Na Europa, sòmente nestes últimos tempos é que se fizeram escavações de túmulos
que datavam de mais de 2.000 anos. Removidas as camadas de terra e dos entulhos, apareceram com grande esplendor pisos de
mosaicos com motivos alegres, e seu colorido dava a impressão de terem sido feitos
recentemente.
Na Itália como no Brasil, o sol tem uma intensidade bem maior do que nos países
do Norte da Europa e mesmo na América do Norte. Um país com sol precisa de cores fortes; tal fato exigiu cores nas vestes
de seu povo, especialmente das mulheres.
Na arquitetura das Igrejas, dos palácios, das casas, o vidro colorido foi
chamado a desempenhar papel relevante. E com o desenvolvimento da indústria veneziana de vidros nasceu o mosaico de vidro,
feito de saibro, quartzo, areia e diversos metais óxidos, resultando, depois de queimados em fornos, os ortocromáticos, os
quais são comprimidos e submetidos a um processo lento de resfriamento. Para que fossem conseguidos ortocromáticos de tonalidades
delicadas, foram, às vezes adicionados na fundição metais preciosos, como cobre e mesmo o ouro. Inúmeras tonalidades nos dias
que correm são impossíveis de serem obtidas, visto não serem conhecidas mais as combinações e fórmulas das substâncias químicas. Em Roma, no Vaticano, existe um atelier de mosaico no qual a profissão de artista
do mosaico é hereditária e passa de pai para filho.

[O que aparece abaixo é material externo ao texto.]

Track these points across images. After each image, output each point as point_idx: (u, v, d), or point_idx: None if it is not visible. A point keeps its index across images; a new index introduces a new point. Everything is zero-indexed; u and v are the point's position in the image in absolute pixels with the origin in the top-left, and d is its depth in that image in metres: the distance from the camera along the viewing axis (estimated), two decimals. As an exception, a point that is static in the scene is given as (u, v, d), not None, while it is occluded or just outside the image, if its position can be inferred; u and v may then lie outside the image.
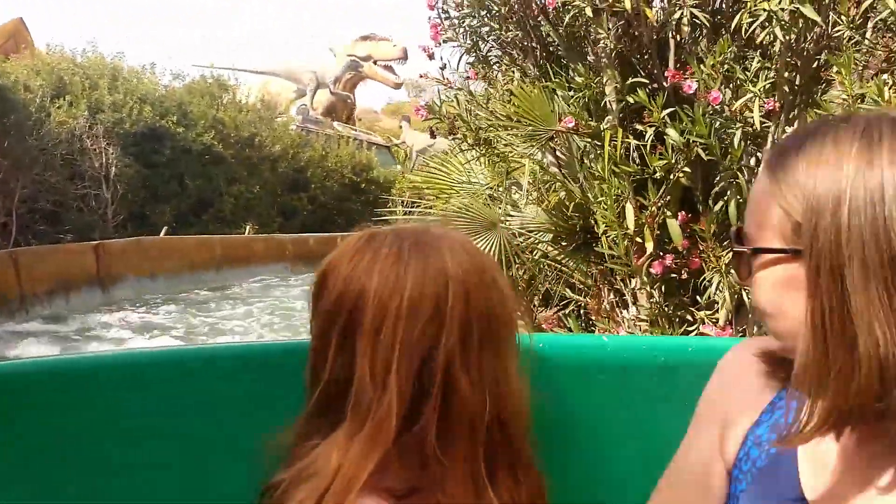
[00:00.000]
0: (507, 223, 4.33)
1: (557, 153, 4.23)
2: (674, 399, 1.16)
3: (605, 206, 3.58)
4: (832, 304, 0.79)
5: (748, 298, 3.24)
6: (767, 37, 3.13)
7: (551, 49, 4.27)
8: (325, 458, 0.91)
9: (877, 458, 0.86)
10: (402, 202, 20.79)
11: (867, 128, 0.82)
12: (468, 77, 4.52)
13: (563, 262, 4.34)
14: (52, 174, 11.89)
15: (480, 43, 4.51)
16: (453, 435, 0.93)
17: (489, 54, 4.55)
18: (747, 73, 3.19)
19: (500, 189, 4.58)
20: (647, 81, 3.46)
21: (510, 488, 0.97)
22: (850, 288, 0.78)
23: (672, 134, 3.19)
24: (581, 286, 4.32)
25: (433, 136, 4.46)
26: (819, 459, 0.90)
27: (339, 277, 0.95)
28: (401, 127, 25.48)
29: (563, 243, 4.17)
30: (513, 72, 4.23)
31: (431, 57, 4.76)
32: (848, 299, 0.78)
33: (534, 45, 4.25)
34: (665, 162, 3.25)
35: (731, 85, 3.26)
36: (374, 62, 23.29)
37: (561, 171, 4.24)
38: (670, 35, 3.58)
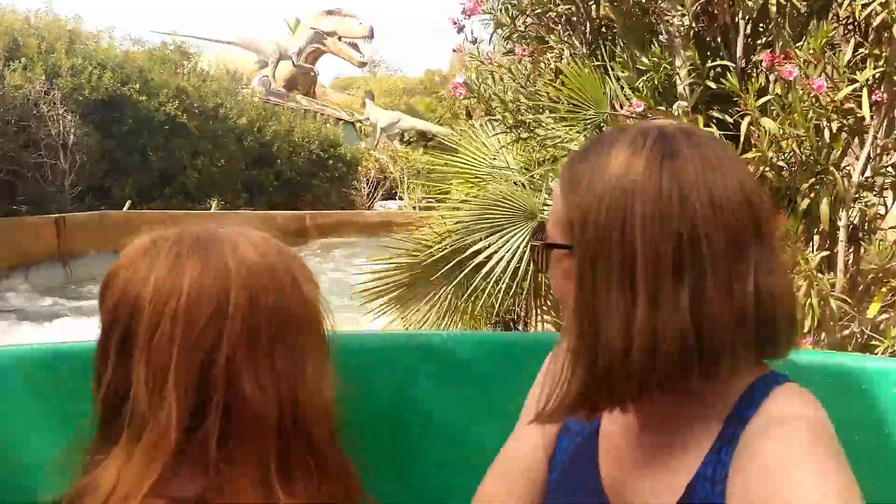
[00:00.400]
0: (546, 213, 4.02)
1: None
2: (509, 394, 1.17)
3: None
4: (586, 296, 0.87)
5: (835, 305, 3.00)
6: (867, 20, 2.87)
7: (601, 26, 3.95)
8: (106, 471, 0.88)
9: (655, 441, 0.95)
10: (367, 181, 20.21)
11: (636, 138, 0.89)
12: (508, 52, 4.17)
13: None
14: (6, 141, 11.15)
15: (519, 17, 4.17)
16: (239, 440, 0.90)
17: (527, 30, 4.21)
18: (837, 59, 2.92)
19: (537, 176, 4.25)
20: (734, 65, 3.17)
21: (310, 492, 0.94)
22: (599, 283, 0.86)
23: (769, 124, 2.90)
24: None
25: (469, 116, 4.09)
26: (613, 445, 0.99)
27: (119, 284, 0.92)
28: (363, 104, 24.94)
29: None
30: (562, 49, 3.90)
31: (461, 30, 4.40)
32: (598, 293, 0.86)
33: (583, 19, 3.92)
34: (758, 155, 2.96)
35: (825, 72, 2.98)
36: (339, 38, 22.63)
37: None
38: (740, 17, 3.28)
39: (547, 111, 4.13)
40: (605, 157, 0.89)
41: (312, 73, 23.63)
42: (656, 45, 3.33)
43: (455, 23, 4.37)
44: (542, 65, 4.00)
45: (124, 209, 11.38)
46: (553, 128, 4.04)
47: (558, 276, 0.95)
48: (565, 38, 3.95)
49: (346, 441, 1.03)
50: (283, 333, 0.93)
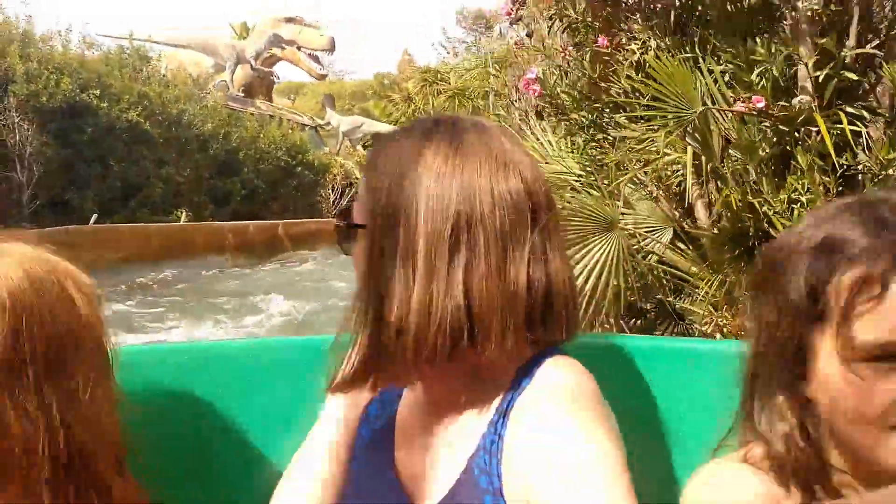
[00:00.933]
0: (624, 222, 3.62)
1: (687, 139, 3.54)
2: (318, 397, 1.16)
3: (804, 206, 2.92)
4: (373, 272, 0.94)
5: None
6: None
7: (688, 13, 3.56)
8: None
9: (441, 420, 1.01)
10: (333, 187, 19.66)
11: (430, 127, 0.98)
12: (577, 45, 3.75)
13: (688, 269, 3.66)
14: (-44, 153, 10.35)
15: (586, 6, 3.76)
16: (4, 481, 0.84)
17: (594, 21, 3.80)
18: None
19: (607, 182, 3.85)
20: (880, 53, 2.80)
21: None
22: (385, 260, 0.93)
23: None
24: (711, 299, 3.63)
25: (540, 116, 3.66)
26: (406, 429, 1.06)
27: None
28: (323, 107, 24.31)
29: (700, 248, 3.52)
30: (646, 39, 3.49)
31: (516, 21, 3.98)
32: (383, 270, 0.93)
33: (666, 5, 3.53)
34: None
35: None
36: (298, 48, 21.78)
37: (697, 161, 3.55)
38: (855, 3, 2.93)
39: (621, 109, 3.73)
40: (401, 143, 0.96)
41: (271, 77, 22.89)
42: (785, 32, 2.94)
43: (509, 13, 3.96)
44: (621, 56, 3.60)
45: (91, 223, 10.61)
46: (632, 128, 3.65)
47: (359, 254, 0.99)
48: (647, 27, 3.55)
49: (138, 464, 0.97)
50: (55, 359, 0.87)
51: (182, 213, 12.42)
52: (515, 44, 3.77)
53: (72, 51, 13.50)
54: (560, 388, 0.93)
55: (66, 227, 9.84)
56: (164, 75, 14.87)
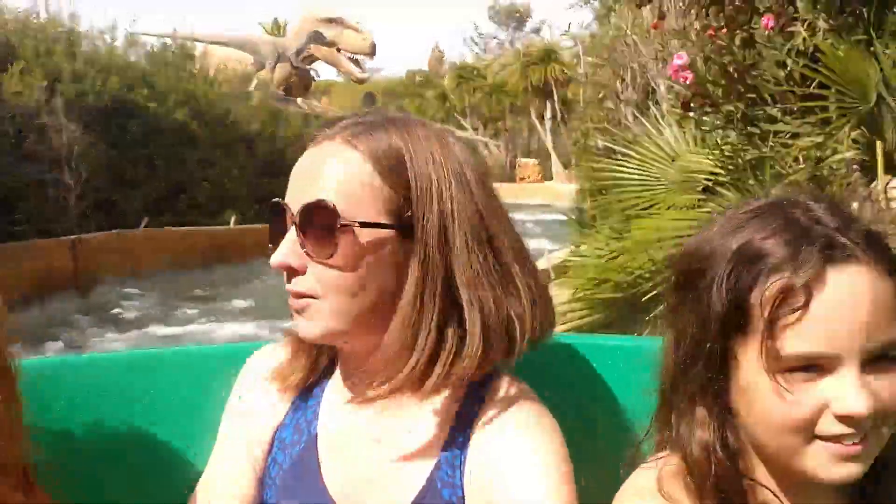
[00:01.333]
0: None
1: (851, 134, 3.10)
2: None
3: None
4: (438, 275, 0.92)
5: None
6: None
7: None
8: None
9: (394, 435, 1.00)
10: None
11: (431, 122, 1.01)
12: (723, 28, 3.31)
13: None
14: (3, 155, 10.09)
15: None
16: None
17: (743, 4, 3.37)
18: None
19: (754, 183, 3.40)
20: None
21: None
22: (454, 261, 0.92)
23: None
24: None
25: (687, 108, 3.21)
26: (339, 448, 1.03)
27: None
28: (363, 106, 24.04)
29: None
30: (814, 21, 3.04)
31: (642, 4, 3.53)
32: (452, 271, 0.92)
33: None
34: None
35: None
36: (338, 50, 21.32)
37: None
38: None
39: (772, 100, 3.29)
40: (420, 135, 0.96)
41: (310, 76, 22.56)
42: None
43: (637, -7, 3.50)
44: (779, 40, 3.16)
45: (141, 227, 10.33)
46: (785, 120, 3.20)
47: (364, 260, 0.94)
48: (811, 7, 3.11)
49: (52, 478, 0.95)
50: None
51: (233, 215, 12.08)
52: (653, 26, 3.31)
53: (117, 49, 13.23)
54: (517, 408, 0.97)
55: (119, 231, 9.59)
56: (207, 73, 14.56)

Este atelier tem uma riqueza de cores com aproximadamente 25.000 tonalidades
diferentes. Seus artistas se ocupam, em primeiro lugar, com a conservação constante de antigos mosaicos, como também, a arte
de copiá-los. Em Berlim, existe um atelier de mosaico que chega a produzir cerca
de 14.000 tonalidades diferentes e cerca de 3.000 em ouro e prata.
O Brasil, apesar de nação jovem, já vem realizando algo de apreciável no campo
do mosaico. Sendo um dos países cuja arquitetura é hoje considerada como de vanguarda, a aplicação dos mosaicos no revestimento
de fachadas , de interiores, de jardins, etc. vem encontrando um número de adeptos cada vez mais acentuado. Isto porque o
mosaico dá um efeito decorativo bem característico, seja pelo jogo de luz, de dia e de noite, como pela preservação que dá à parede ou superfície com o qual é coberto.

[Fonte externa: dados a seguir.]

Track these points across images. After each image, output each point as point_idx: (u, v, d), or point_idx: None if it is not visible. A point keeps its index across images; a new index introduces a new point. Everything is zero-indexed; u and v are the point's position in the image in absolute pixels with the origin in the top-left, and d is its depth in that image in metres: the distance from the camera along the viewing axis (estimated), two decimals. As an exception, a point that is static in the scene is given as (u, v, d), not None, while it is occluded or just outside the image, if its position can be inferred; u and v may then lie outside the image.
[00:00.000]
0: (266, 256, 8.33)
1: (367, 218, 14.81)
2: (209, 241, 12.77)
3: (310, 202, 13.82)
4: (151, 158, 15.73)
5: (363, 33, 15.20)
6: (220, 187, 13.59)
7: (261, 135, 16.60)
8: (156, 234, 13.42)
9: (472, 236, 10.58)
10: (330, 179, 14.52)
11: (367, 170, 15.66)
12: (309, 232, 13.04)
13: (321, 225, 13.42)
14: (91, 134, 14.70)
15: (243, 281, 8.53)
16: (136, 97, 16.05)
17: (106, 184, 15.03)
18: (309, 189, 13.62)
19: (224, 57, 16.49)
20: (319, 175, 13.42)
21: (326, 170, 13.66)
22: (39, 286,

Não resta dúvida de que o mosaico produzido no Brasil se ressente de uma gama
de cores mais dilatada, o que impossibilita a execução de muitos trabalhos que resultariam mais ricos do que os atualmente
apresentados.
As fotos que ilustram este artigo, mostram alguns trabalhos do autor do mesmo.
AGORA, A FOTO COLORIDA DO
PEIXE É DE AUTORIA DE HEINZ SCHUELER EM PARCERIA COM O GRANDE ARTISTA CARYBÉ.

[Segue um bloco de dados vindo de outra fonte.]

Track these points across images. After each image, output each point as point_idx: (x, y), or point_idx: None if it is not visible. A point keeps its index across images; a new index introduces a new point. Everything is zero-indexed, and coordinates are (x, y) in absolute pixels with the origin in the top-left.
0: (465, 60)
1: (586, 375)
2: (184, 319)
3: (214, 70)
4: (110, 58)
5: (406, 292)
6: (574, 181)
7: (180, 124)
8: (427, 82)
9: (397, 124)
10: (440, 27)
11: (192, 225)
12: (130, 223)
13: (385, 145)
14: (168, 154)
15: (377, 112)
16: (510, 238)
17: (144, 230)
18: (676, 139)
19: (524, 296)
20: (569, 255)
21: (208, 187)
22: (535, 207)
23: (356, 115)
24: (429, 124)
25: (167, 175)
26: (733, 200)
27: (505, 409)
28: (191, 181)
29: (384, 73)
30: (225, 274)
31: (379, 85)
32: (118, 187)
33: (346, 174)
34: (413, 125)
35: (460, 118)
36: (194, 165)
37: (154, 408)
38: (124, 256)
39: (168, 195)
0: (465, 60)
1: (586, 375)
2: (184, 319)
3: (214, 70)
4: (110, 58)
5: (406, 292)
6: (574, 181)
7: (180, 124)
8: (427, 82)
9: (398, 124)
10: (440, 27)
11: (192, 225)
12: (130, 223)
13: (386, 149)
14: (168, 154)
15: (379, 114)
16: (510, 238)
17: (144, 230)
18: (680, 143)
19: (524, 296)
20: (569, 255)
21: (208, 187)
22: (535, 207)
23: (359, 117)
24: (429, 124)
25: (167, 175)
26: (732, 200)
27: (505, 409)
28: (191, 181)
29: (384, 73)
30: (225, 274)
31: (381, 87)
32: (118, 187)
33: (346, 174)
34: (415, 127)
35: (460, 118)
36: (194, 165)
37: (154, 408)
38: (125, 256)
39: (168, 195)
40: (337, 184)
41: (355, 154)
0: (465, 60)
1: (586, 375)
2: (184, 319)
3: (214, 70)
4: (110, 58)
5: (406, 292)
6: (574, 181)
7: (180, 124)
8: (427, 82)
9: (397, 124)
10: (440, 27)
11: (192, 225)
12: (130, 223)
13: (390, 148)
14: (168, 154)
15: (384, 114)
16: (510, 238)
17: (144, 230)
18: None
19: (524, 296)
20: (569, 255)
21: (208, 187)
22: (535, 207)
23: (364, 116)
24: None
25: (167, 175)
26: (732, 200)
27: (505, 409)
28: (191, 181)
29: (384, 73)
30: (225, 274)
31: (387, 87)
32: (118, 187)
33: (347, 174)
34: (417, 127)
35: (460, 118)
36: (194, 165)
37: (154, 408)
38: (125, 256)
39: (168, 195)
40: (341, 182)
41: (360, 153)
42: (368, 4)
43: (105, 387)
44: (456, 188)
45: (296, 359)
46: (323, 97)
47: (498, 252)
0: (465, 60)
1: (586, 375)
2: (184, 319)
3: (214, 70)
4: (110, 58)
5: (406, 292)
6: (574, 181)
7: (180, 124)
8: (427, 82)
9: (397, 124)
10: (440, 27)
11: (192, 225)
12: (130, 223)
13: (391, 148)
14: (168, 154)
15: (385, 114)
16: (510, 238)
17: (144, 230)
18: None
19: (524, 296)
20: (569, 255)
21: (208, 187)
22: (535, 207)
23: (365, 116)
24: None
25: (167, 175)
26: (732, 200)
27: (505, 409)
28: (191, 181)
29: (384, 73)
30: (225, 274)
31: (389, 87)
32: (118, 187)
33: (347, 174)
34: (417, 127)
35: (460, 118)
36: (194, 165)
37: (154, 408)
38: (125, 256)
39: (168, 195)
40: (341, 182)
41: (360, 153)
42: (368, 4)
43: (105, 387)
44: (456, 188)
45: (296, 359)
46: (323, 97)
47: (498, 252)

EM BREVE VAMOS EXAMINAR ESSA PRECIOSIDADE E OUTRAS MAIS DA GRANDE DUPLA HEINZ SCHUELLER E CARYBÉ.
Uma dessas fotos refere-se a um trabalho concebido pelo artista Flávio Phebo (cenarista consagrado e já
estudado em outro capítulo deste site) e foi executada por Heinz Schueler. Depois de concluida, a obra foi destinada à residência
da Sra. Maria da Estrella de Melo Bittencout, que na época residia à Rua Angatuba, 684, em São Paulo. Veja na foto abaixo.
Esta segunda foto (abaixo) é um painel em mosaico retratando peixes. Foi concebida e executada por
Heinz Schueler. Depois de finalizada a obra, o autor encaminhou a peça ao mesmo destino da obra anterior.